I happened to be at a government building in the Chicago suburbs this week when one of the local aldermen walked up to me and whispered in my ear that he had a “scoop” for me.
His city is in the process of putting together its budget for the current fiscal year, and he said that one way to save a whole heck of a lot of money would be to totally eliminate the budgetary line item that pays for air conditioning.
“JUST THINK OF how much money we’re spending right now,” he quipped.
Now I say “quipped” because I realize that particular alderman was joking. There’s no way that government building – or any building, for that matter – would have been bearable this week had it not had the air conditioning running.
At that particular moment, I had just entered the suburban City Hall and was soaked with sweat because of the walk from my car parked a half-block away and the building. At that particular moment, temperatures were so high that the heat index was registering just under 100 degrees.
It was hot. And it was humid. A combination that results in a disgusting feel to the air, an uncomfortable feel to the skin and the potential for people to become serious ill if they have some stubborn streak that makes them think of air conditioning as some sort of evil.
IT SEEMS THAT we have learned the Lessons of 1995, when for a couple of weeks that summer temperatures and conditions reached such intense levels that I once heard someone describe the situation by saying that for those weeks, Chicago became Saudi Arabia.
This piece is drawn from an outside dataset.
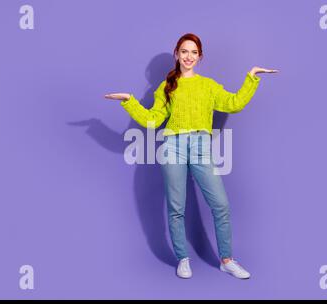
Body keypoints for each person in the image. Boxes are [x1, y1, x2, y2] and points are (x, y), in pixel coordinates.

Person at [105, 33, 278, 279]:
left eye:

Because I haven’t heard tons of stories of mass fatalities around the Chicago area. Although the conspiracy theorist in me wonders if both Gov. Pat Quinn and Mayor Rahm Emanuel had some advance warning that let them know this was the perfect week to schedule trips taking them out of the Midwest (Emanuel in New York, and Quinn in Israel).
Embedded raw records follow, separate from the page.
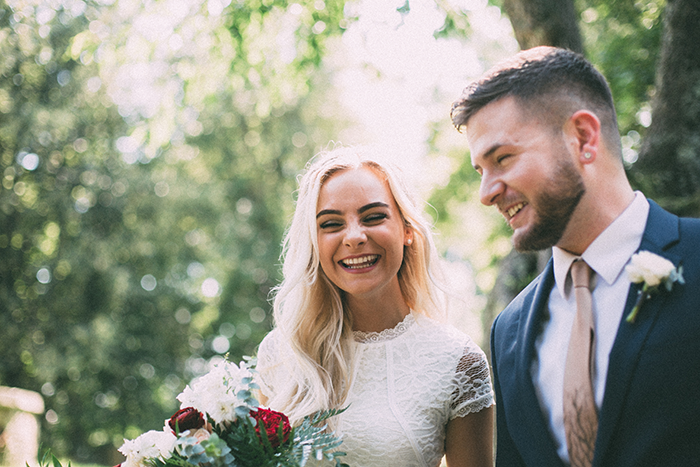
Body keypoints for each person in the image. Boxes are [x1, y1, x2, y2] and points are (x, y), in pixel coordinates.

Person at [450, 46, 700, 467]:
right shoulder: (508, 330)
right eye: (480, 170)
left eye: (503, 159)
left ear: (583, 137)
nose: (486, 192)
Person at [256, 146, 494, 467]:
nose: (354, 237)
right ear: (313, 241)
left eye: (373, 217)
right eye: (330, 224)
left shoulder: (459, 362)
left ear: (407, 230)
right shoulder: (280, 355)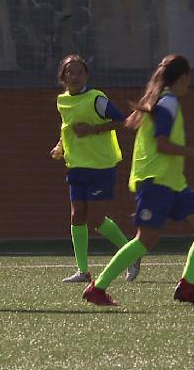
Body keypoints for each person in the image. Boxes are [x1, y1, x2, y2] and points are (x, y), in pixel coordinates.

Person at [82, 54, 194, 306]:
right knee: (144, 241)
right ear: (183, 78)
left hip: (173, 183)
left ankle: (187, 286)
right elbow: (162, 145)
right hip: (156, 181)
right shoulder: (167, 104)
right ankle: (98, 288)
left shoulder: (163, 101)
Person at [50, 55, 140, 284]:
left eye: (80, 72)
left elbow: (123, 120)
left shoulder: (96, 98)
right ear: (63, 77)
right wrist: (60, 146)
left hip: (100, 165)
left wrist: (93, 129)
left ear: (86, 75)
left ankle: (131, 253)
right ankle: (83, 271)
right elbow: (67, 128)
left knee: (96, 219)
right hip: (76, 165)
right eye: (70, 72)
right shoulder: (62, 101)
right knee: (77, 216)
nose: (75, 76)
Perhaps it means that we’re doing a better job of being aware of the dangers, and that we’re checking up more thoroughly on those individuals in our society who might otherwise be at risk.
In fact, a part of me has thought this week about my mother, who passed away last year just before Thanksgiving. She would have been miserable this week, and I’m sure the heat would have left her feeling weak.
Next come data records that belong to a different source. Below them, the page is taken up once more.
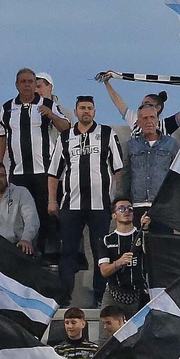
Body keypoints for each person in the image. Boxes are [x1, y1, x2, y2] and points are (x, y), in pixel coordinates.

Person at [53, 96, 126, 296]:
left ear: (95, 111)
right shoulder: (65, 137)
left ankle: (100, 295)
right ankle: (64, 296)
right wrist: (52, 200)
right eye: (82, 108)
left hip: (100, 205)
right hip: (71, 205)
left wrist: (118, 200)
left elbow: (119, 170)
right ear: (76, 111)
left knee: (100, 252)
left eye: (90, 108)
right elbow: (53, 173)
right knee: (68, 251)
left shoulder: (107, 134)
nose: (86, 111)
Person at [0, 68, 69, 232]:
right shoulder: (7, 107)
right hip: (18, 172)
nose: (27, 85)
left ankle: (47, 254)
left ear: (35, 85)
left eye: (30, 82)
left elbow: (66, 128)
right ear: (16, 85)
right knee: (19, 215)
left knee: (46, 214)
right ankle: (24, 253)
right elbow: (0, 136)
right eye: (23, 82)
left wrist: (52, 115)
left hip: (44, 171)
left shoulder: (48, 104)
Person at [97, 200, 148, 309]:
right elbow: (104, 271)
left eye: (130, 208)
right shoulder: (106, 240)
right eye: (121, 209)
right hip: (114, 294)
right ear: (114, 215)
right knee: (107, 325)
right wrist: (118, 263)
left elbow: (153, 256)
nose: (127, 211)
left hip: (139, 296)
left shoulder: (142, 236)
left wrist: (146, 229)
A PART OF me is thankful that she is not suffering from the heat and humidity, or having to endure what all of us coped with this past week.
Personally, I spent as much time as I could indoors – usually as close as I possibly could to a fan. As I write this commentary Friday night, I have a fan blowing about four feet to my right.
It is keeping the air circulating sufficiently that I feel comfortable (although the fan’s built-in thermometer tells me the current temperature in this room is 86 degrees). When one considers that I also have a bottle of water chilled cold about two feet to the left of me that I routinely reach for to take a sip now and then, I can’t complain too much right now.
But I’m well aware of the fact that many people have to do their work outdoors in the brunt of the heat. Heck, the couple of reporter-type assignments I have undertaken that forced me outside left me in a serious need for a change of clothes and a quick shower once I got home.
WHICH MEANS I did my part to contribute to excess water use. Although the alternative would have been to sleep in my sweat and stink.
Then again, I had it better than my brother, Chris, who on his job this week was shifted to a rare week of overnight (9 p.m. to 6 a.m.) shifts.
Some might mistakenly think he escaped the brunt of the heat, since it meant he was asleep in an air conditioned room throughout the days. Yet this was a week so ridiculously hot that even overnight, the heat index was still in the 90s.
When added to the fact that he works in a place that typically is hot, even in mid-winter, there simply was no escaping this heat wave.
BUT THEN I think back to Feb. 1-2 and the nearly two feet of snowfall we got hit with in a 24-hour period. I still recall having to help my brother push his car through the snow when it became stuck in a drift. And I wonder how many people total suffered serious injury because emergency crews had trouble getting to them because of all that snow.
I hate snow even more than I despise the heat.
In fact, there’s only one bit of this heat that I have to admit I find humorous – the fact that this is the first week of that hideous-looking Marilyn Monroe statue on Michigan Avenue. I understand that many people are posing in front of the statue, having their photographs taken while groping or kissing Marilyn’s thighs.
Let those juvenile buffoons kiss her all they want. Maybe it means they’ll burn their lips.